Survivors of War

Posted on January 7, 2013


The same day as the attack on Pearl Harbour, the Japanese Emperor launched his bid on the Pearl of the Orient and the other British possessions in its neighbourhood. Four days later, the bombing of Penang began, and life for my family would be changed forever.

The Rising Sun now ascendant over Malaya, previously distant horror stories of mass rape, genocide and retribution against agitating Chinese were suddenly much more real.

As women were quickly married off and locked away, as little girls’ heads were shaven to hopefully pass for those of little boys, as a local newspaper editor rallied the different races together to launch a collective plea for normalcy under the new Imperial masters, looting and anarchy finished off what the bombing had left intact. Our shop-house did survive the bombs, but it was never going to house a clock repair business again. The vandals had stolen everything, set the shop on fire, leaving the upstairs flat dangerously unstable and reeking of smoke.

There was nothing prosperous, auspicious or in any way festive about the spring of 1942.

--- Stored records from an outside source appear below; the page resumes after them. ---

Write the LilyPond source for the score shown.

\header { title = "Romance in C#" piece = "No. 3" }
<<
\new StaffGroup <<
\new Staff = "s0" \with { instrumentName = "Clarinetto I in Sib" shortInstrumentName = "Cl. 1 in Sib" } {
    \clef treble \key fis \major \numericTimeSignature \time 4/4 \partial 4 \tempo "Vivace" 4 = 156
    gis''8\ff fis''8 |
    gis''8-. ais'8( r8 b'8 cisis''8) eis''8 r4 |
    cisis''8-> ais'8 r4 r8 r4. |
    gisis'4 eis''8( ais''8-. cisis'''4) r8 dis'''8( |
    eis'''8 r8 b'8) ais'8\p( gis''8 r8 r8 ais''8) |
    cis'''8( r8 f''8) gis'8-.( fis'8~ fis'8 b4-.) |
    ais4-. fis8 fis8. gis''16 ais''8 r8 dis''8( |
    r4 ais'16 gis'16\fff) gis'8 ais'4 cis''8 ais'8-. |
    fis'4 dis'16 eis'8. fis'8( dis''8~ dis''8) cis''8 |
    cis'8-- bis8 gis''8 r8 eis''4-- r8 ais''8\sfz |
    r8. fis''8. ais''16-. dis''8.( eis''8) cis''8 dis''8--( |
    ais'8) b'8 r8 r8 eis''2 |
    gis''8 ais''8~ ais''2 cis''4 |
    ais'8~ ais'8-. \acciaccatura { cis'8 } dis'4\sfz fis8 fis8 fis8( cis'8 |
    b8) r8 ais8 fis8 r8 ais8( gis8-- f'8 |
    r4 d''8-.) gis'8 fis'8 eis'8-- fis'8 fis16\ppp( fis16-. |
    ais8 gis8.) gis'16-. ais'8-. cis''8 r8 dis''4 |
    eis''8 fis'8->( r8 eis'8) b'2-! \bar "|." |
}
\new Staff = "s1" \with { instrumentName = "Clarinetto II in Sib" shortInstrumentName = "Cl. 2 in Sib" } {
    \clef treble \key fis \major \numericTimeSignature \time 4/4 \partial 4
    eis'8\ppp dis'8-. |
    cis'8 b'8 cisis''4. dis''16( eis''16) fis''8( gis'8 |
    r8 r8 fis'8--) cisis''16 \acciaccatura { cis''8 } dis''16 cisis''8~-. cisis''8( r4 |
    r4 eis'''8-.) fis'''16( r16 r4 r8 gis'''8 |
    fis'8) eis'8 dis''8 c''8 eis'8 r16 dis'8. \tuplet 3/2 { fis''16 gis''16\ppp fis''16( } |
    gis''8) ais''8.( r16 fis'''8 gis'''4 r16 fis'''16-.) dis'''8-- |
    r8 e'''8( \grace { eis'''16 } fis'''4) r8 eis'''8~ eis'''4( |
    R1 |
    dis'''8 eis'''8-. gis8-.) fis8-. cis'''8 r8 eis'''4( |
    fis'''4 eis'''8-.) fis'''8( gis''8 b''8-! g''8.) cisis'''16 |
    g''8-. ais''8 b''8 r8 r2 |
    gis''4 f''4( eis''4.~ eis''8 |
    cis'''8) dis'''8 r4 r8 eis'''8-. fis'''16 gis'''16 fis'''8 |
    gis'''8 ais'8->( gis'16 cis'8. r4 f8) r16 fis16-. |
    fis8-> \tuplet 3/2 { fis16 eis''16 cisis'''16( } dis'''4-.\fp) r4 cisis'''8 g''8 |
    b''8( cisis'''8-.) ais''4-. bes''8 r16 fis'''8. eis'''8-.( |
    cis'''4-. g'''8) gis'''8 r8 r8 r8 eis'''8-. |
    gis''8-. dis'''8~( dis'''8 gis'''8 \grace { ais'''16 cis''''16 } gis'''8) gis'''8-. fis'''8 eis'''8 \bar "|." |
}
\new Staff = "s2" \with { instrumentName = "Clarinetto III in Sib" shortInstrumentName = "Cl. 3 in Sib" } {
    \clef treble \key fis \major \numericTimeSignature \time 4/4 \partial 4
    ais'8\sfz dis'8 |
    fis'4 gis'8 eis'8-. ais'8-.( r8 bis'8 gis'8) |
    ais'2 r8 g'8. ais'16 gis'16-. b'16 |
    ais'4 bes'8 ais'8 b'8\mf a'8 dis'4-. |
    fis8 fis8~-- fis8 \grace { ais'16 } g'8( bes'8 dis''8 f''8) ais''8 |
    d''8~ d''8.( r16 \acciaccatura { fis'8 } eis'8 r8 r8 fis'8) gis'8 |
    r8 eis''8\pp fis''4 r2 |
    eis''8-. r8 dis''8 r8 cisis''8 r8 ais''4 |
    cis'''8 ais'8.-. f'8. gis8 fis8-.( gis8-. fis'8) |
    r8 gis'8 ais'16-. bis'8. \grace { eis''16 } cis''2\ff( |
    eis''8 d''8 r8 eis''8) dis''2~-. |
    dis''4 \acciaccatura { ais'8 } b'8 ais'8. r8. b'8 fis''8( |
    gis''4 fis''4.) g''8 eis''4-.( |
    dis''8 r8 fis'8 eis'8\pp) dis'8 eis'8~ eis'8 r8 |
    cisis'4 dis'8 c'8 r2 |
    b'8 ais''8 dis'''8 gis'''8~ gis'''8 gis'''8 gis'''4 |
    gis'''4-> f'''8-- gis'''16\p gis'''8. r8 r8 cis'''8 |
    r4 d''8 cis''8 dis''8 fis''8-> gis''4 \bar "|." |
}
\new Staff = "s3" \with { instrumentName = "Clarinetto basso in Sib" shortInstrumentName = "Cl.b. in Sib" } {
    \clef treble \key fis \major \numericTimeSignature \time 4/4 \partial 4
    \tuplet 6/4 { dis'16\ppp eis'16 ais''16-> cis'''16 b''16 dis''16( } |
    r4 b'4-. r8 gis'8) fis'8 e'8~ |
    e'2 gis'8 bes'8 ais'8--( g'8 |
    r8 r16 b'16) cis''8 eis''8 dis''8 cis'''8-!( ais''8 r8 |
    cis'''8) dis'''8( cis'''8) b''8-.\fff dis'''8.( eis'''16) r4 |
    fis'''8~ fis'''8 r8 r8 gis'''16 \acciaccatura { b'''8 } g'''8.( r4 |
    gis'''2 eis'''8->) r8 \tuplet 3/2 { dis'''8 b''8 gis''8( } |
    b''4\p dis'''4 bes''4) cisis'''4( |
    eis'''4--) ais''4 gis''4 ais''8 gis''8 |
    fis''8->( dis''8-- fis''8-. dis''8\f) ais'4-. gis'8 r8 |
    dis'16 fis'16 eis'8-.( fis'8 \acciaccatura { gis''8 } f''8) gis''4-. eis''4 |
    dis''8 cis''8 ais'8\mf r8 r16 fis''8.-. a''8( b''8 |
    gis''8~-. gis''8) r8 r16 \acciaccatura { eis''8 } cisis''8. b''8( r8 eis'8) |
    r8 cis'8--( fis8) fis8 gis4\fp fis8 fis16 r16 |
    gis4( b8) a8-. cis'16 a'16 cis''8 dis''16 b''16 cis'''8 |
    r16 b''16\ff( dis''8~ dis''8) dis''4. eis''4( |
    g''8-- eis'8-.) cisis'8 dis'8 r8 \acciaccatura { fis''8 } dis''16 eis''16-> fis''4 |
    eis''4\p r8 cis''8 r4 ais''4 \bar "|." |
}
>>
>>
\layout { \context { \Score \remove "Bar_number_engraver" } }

During the time of the occupation my family lived on simple and cheap cuisines such as salted fish served with stir-fried bean sprouts, which I still enjoy even today in a time of plenty. This recipe, together with the others found in upcoming posts, are unique because they use traditional humble ingredients that have been a common feature of Chinese cuisine in Penang.


400g bean sprouts
1 tablespoon vegetable oil
3 cloves garlic, peeled and chopped finely
250g salted fish, cut into small pieces
150g fried tofu puffs, halved
2 stalks spring onion, chopped finely
1 tablespoon soy sauce
1 tablespoon oyster sauce
1 tablespoon water


  1. Rinse and clean bean sprouts. Remove roots.
  2. Heat wok with vegetable oil and sauté chopped garlic till slightly golden.
  3. Add salted fish and toast till fragrant.
  4. Add other ingredients except bean sprouts and stir-fry briefly.
  5. Add bean sprouts, stir-fry very briefly (5 sec) and remove from heat.

Serves 4 (with steamed rice or rice noodles/vermicelli)

Note: Be careful not to overcook the bean sprouts to preserve the crunchy texture. Dried salted fish can be found at Asian grocers.